Here's the ugly sticky-up tree stump that was a blight on my yard this morning:
And here it is leveled off:
So I no longer need to worry quite so much about hitting THAT with the tractor, bwahaha.
Here's a tree out back that was rotting, and I can't imagine how it wasn't completely dead, but it was tenaciously hanging on... despite having fallen over directly onto another tree and getting sort of permanently stuck there by its upper branches.
Here's the tree after being cut once -- it kinda fell down and a fork in the branches caught even tighter against the tree next to it, so we couldn't move it any more that way.

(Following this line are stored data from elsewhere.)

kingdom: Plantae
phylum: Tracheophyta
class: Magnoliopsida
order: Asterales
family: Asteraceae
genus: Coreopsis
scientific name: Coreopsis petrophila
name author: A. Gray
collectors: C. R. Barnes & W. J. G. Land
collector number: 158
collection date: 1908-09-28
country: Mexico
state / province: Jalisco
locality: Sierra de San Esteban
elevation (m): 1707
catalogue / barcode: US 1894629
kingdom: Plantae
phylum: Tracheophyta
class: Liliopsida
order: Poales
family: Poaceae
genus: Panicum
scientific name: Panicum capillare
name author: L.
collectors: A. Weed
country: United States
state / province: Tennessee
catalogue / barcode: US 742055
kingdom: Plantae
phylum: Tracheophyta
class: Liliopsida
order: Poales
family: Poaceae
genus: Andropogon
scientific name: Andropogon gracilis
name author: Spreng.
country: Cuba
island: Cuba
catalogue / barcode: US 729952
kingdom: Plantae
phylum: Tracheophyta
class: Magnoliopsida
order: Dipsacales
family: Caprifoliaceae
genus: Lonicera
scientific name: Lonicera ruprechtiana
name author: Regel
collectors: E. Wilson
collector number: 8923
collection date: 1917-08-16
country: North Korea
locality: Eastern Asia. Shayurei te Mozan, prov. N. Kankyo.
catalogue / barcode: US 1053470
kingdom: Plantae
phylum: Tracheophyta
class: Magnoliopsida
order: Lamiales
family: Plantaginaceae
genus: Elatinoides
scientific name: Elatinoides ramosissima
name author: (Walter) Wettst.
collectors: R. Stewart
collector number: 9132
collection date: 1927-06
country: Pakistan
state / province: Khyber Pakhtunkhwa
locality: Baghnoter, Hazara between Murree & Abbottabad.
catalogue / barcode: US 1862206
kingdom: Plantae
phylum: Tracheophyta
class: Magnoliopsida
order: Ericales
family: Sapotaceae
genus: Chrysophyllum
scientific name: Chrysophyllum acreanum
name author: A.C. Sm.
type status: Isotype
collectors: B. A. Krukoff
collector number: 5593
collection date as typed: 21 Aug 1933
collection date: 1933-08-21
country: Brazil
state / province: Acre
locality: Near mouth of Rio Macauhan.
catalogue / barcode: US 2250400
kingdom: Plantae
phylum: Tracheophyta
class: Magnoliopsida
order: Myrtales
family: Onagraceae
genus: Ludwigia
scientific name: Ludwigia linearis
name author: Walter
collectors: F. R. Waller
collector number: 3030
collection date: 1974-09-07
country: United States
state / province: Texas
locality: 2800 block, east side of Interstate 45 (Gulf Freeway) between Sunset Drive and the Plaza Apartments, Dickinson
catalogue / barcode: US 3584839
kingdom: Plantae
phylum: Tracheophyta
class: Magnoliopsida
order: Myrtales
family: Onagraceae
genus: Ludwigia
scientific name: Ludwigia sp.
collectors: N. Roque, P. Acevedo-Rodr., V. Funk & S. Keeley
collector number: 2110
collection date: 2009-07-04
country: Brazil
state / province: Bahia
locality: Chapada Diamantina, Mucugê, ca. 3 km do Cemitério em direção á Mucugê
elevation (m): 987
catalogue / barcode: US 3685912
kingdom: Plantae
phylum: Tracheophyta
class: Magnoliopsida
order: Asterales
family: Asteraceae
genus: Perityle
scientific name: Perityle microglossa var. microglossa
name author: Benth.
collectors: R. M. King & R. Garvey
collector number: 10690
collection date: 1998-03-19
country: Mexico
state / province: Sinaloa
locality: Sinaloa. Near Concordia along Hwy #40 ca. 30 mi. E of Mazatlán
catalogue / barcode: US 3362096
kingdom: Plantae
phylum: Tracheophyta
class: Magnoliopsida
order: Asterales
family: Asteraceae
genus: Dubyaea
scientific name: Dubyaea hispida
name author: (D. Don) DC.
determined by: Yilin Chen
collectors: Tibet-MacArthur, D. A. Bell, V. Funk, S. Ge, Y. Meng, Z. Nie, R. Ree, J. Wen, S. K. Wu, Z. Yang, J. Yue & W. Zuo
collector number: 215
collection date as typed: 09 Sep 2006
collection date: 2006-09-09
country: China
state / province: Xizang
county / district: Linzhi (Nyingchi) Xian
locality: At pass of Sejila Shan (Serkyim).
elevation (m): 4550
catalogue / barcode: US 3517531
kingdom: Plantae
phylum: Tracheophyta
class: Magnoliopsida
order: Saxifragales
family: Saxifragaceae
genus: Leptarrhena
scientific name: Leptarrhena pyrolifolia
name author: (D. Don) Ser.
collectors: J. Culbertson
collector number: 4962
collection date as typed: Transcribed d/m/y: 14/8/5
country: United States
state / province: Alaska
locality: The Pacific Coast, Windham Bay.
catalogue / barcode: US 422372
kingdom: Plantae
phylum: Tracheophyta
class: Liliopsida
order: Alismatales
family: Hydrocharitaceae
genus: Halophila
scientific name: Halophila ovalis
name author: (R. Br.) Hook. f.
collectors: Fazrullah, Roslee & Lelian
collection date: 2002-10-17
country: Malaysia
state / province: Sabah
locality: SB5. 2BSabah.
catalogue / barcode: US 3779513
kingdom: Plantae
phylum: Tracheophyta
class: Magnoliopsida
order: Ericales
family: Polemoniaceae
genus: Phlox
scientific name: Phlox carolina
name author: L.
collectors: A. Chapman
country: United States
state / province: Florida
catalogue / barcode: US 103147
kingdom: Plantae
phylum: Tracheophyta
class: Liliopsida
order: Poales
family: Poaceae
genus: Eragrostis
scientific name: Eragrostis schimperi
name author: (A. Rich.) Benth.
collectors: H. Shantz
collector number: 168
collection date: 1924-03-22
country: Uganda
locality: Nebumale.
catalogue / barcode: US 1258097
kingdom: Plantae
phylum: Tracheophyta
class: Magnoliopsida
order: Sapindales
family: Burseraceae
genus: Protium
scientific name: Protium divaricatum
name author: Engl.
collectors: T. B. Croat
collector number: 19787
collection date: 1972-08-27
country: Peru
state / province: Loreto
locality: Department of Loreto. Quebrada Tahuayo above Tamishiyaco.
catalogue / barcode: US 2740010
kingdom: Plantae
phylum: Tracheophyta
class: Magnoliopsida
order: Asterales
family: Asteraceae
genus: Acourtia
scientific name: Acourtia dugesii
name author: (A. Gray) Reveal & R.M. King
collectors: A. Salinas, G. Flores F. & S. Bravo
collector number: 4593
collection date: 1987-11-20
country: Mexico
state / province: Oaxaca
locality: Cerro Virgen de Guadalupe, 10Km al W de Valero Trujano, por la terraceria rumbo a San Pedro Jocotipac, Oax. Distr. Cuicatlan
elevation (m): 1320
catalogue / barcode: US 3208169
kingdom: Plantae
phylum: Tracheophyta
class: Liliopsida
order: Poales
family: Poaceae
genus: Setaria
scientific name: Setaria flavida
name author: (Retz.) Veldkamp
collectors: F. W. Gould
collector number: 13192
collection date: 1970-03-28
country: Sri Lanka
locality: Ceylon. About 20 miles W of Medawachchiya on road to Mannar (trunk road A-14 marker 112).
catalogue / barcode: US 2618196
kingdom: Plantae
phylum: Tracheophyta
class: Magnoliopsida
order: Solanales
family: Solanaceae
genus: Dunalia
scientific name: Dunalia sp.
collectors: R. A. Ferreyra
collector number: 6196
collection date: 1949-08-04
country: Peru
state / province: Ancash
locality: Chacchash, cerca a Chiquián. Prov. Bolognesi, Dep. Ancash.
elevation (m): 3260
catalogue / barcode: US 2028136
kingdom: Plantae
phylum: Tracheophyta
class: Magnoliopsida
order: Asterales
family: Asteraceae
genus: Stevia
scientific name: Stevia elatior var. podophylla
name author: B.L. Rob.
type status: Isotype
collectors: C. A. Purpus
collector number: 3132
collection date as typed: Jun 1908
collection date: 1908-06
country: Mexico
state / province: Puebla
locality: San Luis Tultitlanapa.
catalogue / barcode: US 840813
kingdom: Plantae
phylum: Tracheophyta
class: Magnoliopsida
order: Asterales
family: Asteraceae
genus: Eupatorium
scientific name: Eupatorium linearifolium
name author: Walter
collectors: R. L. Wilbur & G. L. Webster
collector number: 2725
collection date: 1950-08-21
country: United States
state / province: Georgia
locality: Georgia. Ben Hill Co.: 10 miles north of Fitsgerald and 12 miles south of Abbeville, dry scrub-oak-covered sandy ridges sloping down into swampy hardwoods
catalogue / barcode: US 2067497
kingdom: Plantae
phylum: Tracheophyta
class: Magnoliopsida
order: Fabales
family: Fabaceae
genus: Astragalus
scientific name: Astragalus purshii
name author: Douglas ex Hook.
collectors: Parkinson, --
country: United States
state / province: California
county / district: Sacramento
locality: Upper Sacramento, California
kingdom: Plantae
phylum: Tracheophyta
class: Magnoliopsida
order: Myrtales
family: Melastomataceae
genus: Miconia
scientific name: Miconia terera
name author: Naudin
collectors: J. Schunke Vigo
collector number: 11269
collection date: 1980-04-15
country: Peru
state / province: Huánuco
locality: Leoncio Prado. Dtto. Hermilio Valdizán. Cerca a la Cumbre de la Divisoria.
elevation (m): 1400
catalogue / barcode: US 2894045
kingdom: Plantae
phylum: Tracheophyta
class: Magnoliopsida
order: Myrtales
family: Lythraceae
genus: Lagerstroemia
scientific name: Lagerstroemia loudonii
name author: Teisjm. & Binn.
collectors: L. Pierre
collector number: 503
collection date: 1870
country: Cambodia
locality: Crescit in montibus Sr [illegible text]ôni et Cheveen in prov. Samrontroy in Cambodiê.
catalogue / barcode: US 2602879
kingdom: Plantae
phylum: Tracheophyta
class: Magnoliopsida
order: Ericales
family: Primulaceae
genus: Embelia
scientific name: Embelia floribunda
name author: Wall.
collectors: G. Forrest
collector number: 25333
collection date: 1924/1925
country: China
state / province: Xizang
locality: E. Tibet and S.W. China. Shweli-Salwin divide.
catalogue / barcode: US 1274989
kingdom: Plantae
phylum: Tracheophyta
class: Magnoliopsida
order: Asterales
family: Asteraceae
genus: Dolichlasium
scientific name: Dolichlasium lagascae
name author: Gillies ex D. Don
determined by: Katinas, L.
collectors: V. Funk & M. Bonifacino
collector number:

But then Dave made one more cut and toppled it for good.
And now, for no good reason except that I had the camera out, here are Even More Azaleas.
The pampas grass is winning the fight, I fear. Another hour or two with the hedge clippers today still didn't raze it to the ground. Was hoping to get it to the point, maybe, where I could just run it over with the tractor, but that doesn't seem like it's gonna happen; it's just a little too live and moist to burn out, and there's still a bunch of dead junk left that's too stubborn to cut with any of the tools I own. The one solution I am NOT at the moment considering is using a chainsaw.
Also gave the azaleas a much-needed trim, and cleaned a lot of junk (sticks, sticks, sticks, weeds, and sticks. Oh, and for some reason an old oil filter. And then some sticks) out of the natural area along the west side of the house -- the area that I'm slowly filling up with color. Even made a little inroad on the clump of small trees and large weeds, vines, busted branches and generally ugly nature along the edge of the driveway, where there's a small tree that will look perfectly nice if I ever get the junk cleared out so the deliberately planted plants are actually visible.
The biggest excitement of the afternoon was when I was happily hedge-clipping away at the big pink azalea in the backyard and suddenly got a burst of sparks and a burnt-metal smell; whacked right through the extension cord, I did. (Dad assures me that it could have been repaired, but as I've only got about, I don't know, a BILLION feet of clearly visible orange extension cord left over from the bad ol' days when I had to string together four or five of them to run the electric mower, I decided to send this one to the electronics graveyard instead.)
Today I planted two azaleas, one lilac, and several mosses that I hope will spread and become wonderful shady-area ground cover; also thinned and transplanted some ornamental grass and used up the rest of a bag of grass seed (the areas I seeded a couple weeks ago are for the most part doing great, and I got more growth than I expected, considering that most of the bald spotshad to do with big patches of clay).
We're in that nice time of year when I can actually be outside without collapsing from heat or pollen, and I wish I had an unlimited budget, so I could really go nuts with the flowering ornamentals.